Protected family member names — Family members of survivors receive the same name redaction.
PII pattern detection — Email addresses, phone numbers, Social Security numbers, passport references,
and dates of birth are automatically detected and redacted from document text previews, transcript segments,
and people page snippets.
Survivor face images — Known survivor face images are censored (displayed as black boxes)
and the image files are permanently deleted from our servers.
Minor/child images — Images identified as depicting minors are censored and deleted.
Face recognition exclusion — Our facial recognition system is configured to never identify or label
survivor faces, even when their images appear in source documents.
How to Request Content Removal
Email us:
To help us act quickly, please include as much of the following as possible:
The EFTA ID or page URL where the exposure appears
The type of content to remove (name, photo, passport, contact details, email, etc.)
The page number within the document, if applicable
You do not need to:
Prove your identity
Prove you are a survivor
Provide private information about yourself
Explain the nature of your involvement
Third-party reports on behalf of survivors are equally welcome. You may report content
exposure you have identified even if it does not involve you personally.
What We Will Remove
Tier 1 — Immediate removal (no verification needed)
The following content types are always removed upon request, without verification:
Personal identifying information (PII) — email addresses, phone numbers, physical addresses,
passport information, Social Security numbers, dates of birth
Images of minors — any image identified as depicting a minor
Images of survivors who have not voluntarily gone public — face images, body images,
personal photos
Family member information — names, photos, and contact details of survivor family members
Tier 2 — Name redaction (basic corpus check)
Requests to redact a person's name from all auto-generated text on the site require a brief internal review:
We check whether the name appears in victim context in the EFTA corpus
(FBI victim lists, abuse testimony, recruitment-related documents)

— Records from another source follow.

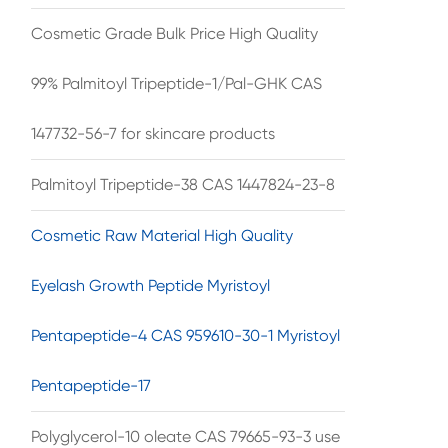
Cosmetic Grade Bulk Price High Quality
99% Palmitoyl Tripeptide-1/Pal-GHK CAS
147732-56-7 for skincare products
Palmitoyl Tripeptide-38 CAS 1447824-23-8
Cosmetic Raw Material High Quality
Eyelash Growth Peptide Myristoyl
Pentapeptide-4 CAS 959610-30-1 Myristoyl
Pentapeptide-17
Polyglycerol-10 oleate CAS 79665-93-3 use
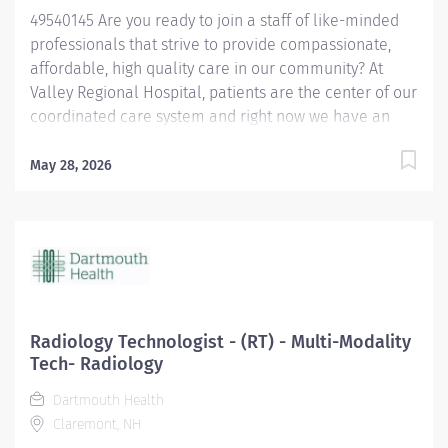
49540145 Are you ready to join a staff of like-minded
professionals that strive to provide compassionate,
affordable, high quality care in our community? At
Valley Regional Hospital, patients are the center of our
coordinated care system and right now we have an
opening for a Respiratory Therapist to join our team.
The primary responsibility of the Respiratory Therapist
May 28, 2026
is: Maintains knowledge of the various methods of
oxygen delivery, including the necessary equipment.
Remains alert, assesses possible side effects to oxygen
delivery. Sets-up and monitors mechanical ventilators
and the associated critical care duties required for
such treatment, such as airway management and
tracheal suctioning. Performs arterial punctures to
Radiology Technologist - (RT) - Multi-Modality
obtain arterial blood samples for blood gas analysis,
Tech- Radiology
and understands the possible complications and
Dartmouth Health
contraindications associated with the procedure.
Claremont, NH
Performs EKGs, types report interpretations, sends...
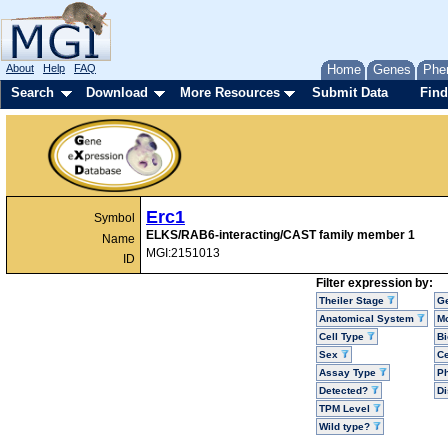
About
Help
FAQ
Home
Genes
Phe
Search
Download
More Resources
Submit Data
Find
Erc1
Symbol
ELKS/RAB6-interacting/CAST family member 1
Name
MGI:2151013
ID
Filter expression by:
Theiler Stage
G
Anatomical System
Mo
Cell Type
Bi
Sex
Ce
Assay Type
P
Detected?
D
TPM Level
Wild type?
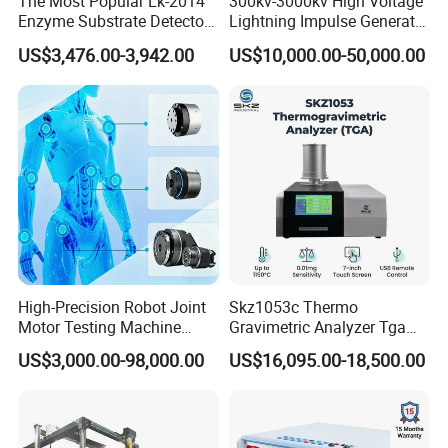
The Most Popular Lk-2014
300kv-3000kv High Voltage
Enzyme Substrate Detector
Lightning Impulse Generator
Emsl Water Testing E Coli
for Cable Transformer Gis
US$3,476.00-3,942.00
US$10,000.00-50,000.00
Detection Methods
Insulation Testing
High-Precision Robot Joint
Skz1053c Thermo
Motor Testing Machine
Gravimetric Analyzer Tga
Servo Motor Test Bench
1600℃ High Temp 0.01mg
US$3,000.00-98,000.00
US$16,095.00-18,500.00
Dual-Station Equipped with
Sensitivity 0.01℃
Independent Load
Resolution
Simulation System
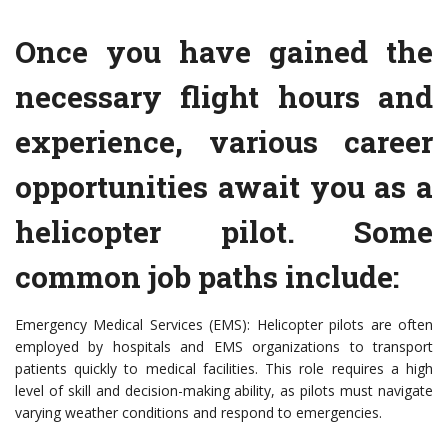
Once you have gained the
necessary flight hours and
experience, various career
opportunities await you as a
helicopter pilot. Some
common job paths include:
Emergency Medical Services (EMS): Helicopter pilots are often
employed by hospitals and EMS organizations to transport
patients quickly to medical facilities. This role requires a high
level of skill and decision-making ability, as pilots must navigate
varying weather conditions and respond to emergencies.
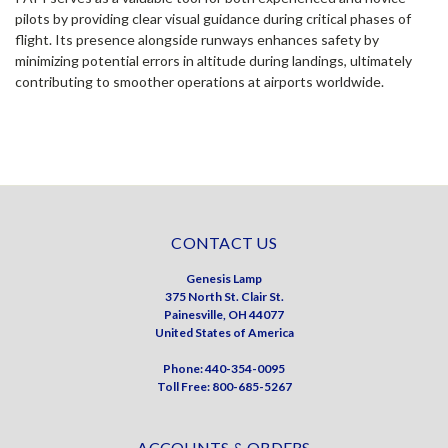
pilots by providing clear visual guidance during critical phases of
flight. Its presence alongside runways enhances safety by
minimizing potential errors in altitude during landings, ultimately
contributing to smoother operations at airports worldwide.
CONTACT US
Genesis Lamp
375 North St. Clair St.
Painesville, OH 44077
United States of America
Phone: 440-354-0095
Toll Free: 800-685-5267
ACCOUNTS & ORDERS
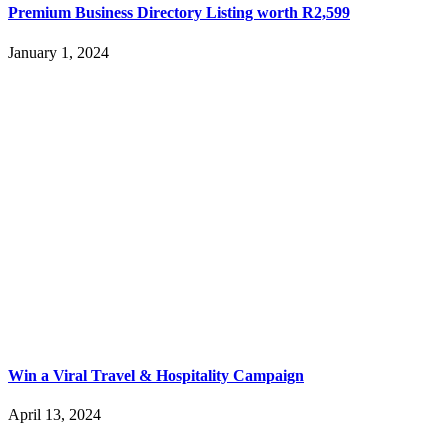
Premium Business Directory Listing worth R2,599
January 1, 2024
Win a Viral Travel & Hospitality Campaign
April 13, 2024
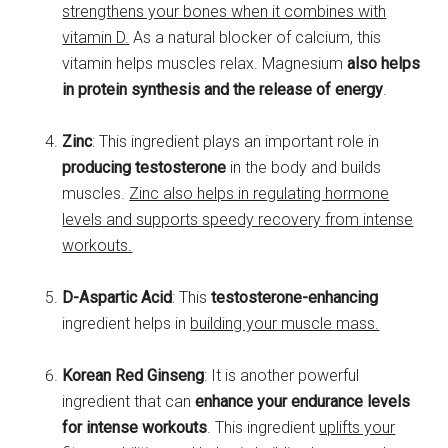
strengthens your bones when it combines with
vitamin D.
As a natural blocker of calcium, this
vitamin helps muscles relax. Magnesium
also helps
in protein synthesis and the release of energy
.
Zinc
: This ingredient plays an important role in
producing testosterone
in the body and builds
muscles.
Zinc also helps in regulating hormone
levels and supports speedy recovery from intense
workouts.
D-Aspartic Acid
: This
testosterone-enhancing
ingredient helps in
building your muscle mass.
Korean Red Ginseng
: It is another powerful
ingredient that can
enhance your endurance levels
for intense workouts
. This ingredient
uplifts your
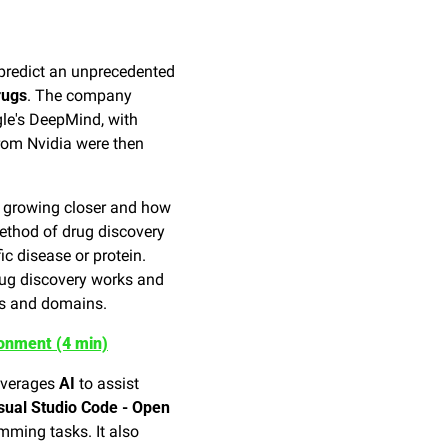
 predict an unprecedented 
rugs
. The company 
le's DeepMind, with 
om Nvidia were then 
e growing closer and how 
ethod of drug discovery 
ic disease or protein. 
ug discovery works and 
es and domains.
onment (4 min)
everages 
AI
 to assist 
sual Studio Code - Open 
mming tasks. It also 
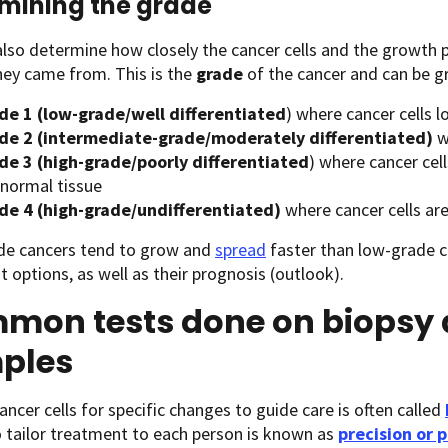
mining the grade
lso determine how closely the cancer cells and the growth pa
hey came from. This is the
grade
of the cancer and can be g
de 1 (low-grade/well differentiated
) where cancer cells l
de 2 (intermediate-grade/moderately differentiated)
w
de 3
(high-grade/poorly differentiated
) where cancer cel
 normal tissue
de 4 (high-grade/undifferentiated)
where cancer cells a
de cancers tend to grow and
spread
faster than low-grade ca
 options, as well as their prognosis (outlook).
mon tests done on biopsy 
ples
ancer cells for specific changes to guide care is often called
o tailor treatment to each person is known as
precision or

If victim context is found, the name is added to our protected list immediately
If the requestor provides a Jane Doe docket number from related proceedings,
that is also sufficient
What We Will Not Remove
To preserve the public accountability function of these records, we do not remove:
Documentary evidence of perpetrator conduct — flight logs, financial records,
staff communications, business correspondence
Investigative findings backed by EFTA source documents
Publicly filed court documents from CourtListener/RECAP
Congressional deposition records
Information about individuals who appear exclusively in perpetrator,
associate, or staff contexts
This distinction is critical: removing PII protects privacy without hiding evidence.
An email address or passport number is never proof of a crime. A flight log or financial transfer record may be.
How We Verify Without Requiring Private Information
We understand that requiring survivors to prove their victimhood is itself harmful.
Our verification process is designed to prevent abuse of the takedown system without
burdening legitimate requestors:
Tier 1 requests (PII, images) are processed without any verification.
Removing someone's email address or phone number from a page can never hide evidence of criminal conduct.
Tier 2 requests (name redaction) are verified against our corpus:
we check whether the name appears in documents related to victimization
(FBI victim lists, abuse testimony, recruitment records). This check is internal —
we do not ask the requestor for any information beyond the name itself.
Ambiguous cases default to protection. If someone's role in the corpus
is genuinely unclear, we err on the side of redacting the name. This can always be
reversed later if new information emerges.
Anti-Abuse Protections
We are aware that bad actors may attempt to use takedown requests to hide evidence
of their involvement. Our safeguards:
PII removal is separate from evidence removal. We will always remove
a person's phone number or email address. We will never remove a finding that
documents their conduct.
Corpus context check. For name redaction requests, we check whether the
name appears in victim context (FBI victim lists, abuse testimony) versus perpetrator
context (flight logs, staff lists, financial records). Names appearing exclusively in
perpetrator/associate context are not eligible for victim-style redaction.
Evidence is never removed. Regardless of who makes the request,
investigative findings backed by EFTA source documents are preserved.
All takedown decisions are logged internally for accountability.